■ **REQUIRED ACTION**: Pictures aside, return all of the records exactly as they stand.

■ **MATERIAL PROVIDED**:

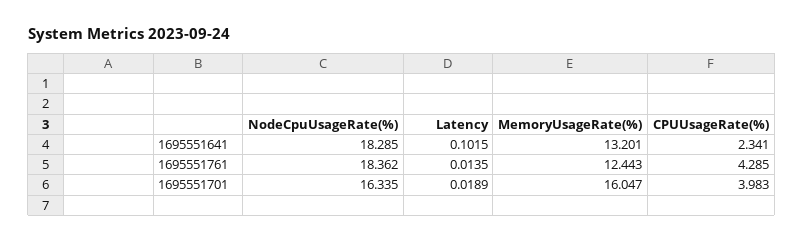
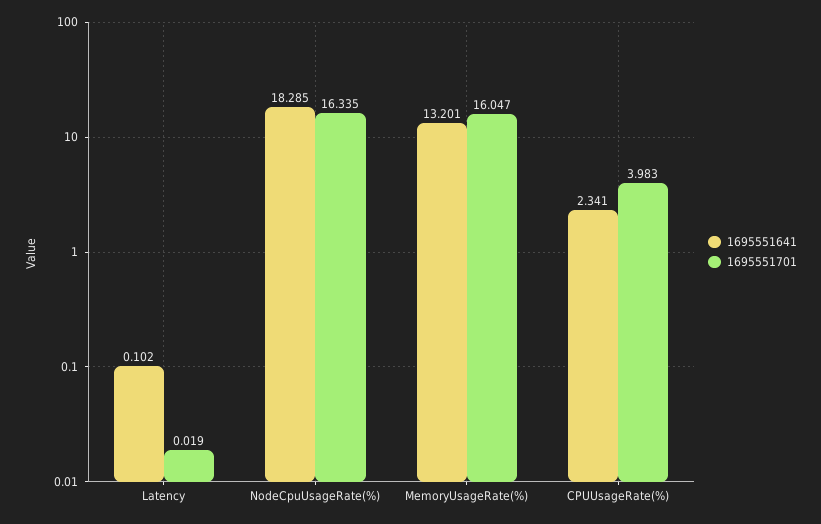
  {
    "1695551641": {
      "NodeCpuUsageRate(%)": 18.285,
      "Latency": 0.1015,
      "MemoryUsageRate(%)": 13.201,
      "CPUUsageRate(%)": 2.341
    },
-   "1695551761": {
-     "NodeCpuUsageRate(%)": 18.362,
-     "Latency": 0.0135,
-     "MemoryUsageRate(%)": 12.443,
-     "CPUUsageRate(%)": 4.285
-   },
    "1695551701": {
      "NodeCpuUsageRate(%)": 16.335,
      "Latency": 0.0189,
      "MemoryUsageRate(%)": 16.047,
      "CPUUsageRate(%)": 3.983
    }
  }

■ **EXPECTED ANSWER**:
  {
    "1695551641": {
      "NodeCpuUsageRate(%)": 18.285,
      "Latency": 0.1015,
      "MemoryUsageRate(%)": 13.201,
      "CPUUsageRate(%)": 2.341
    },
-   "1695551761": {
-     "NodeCpuUsageRate(%)": 18.362,
-     "Latency": 0.0135,
-     "MemoryUsageRate(%)": 12.443,
-     "CPUUsageRate(%)": 4.285
-   },
    "1695551701": {
      "NodeCpuUsageRate(%)": 16.335,
      "Latency": 0.0189,
      "MemoryUsageRate(%)": 16.047,
      "CPUUsageRate(%)": 3.983
    }
  }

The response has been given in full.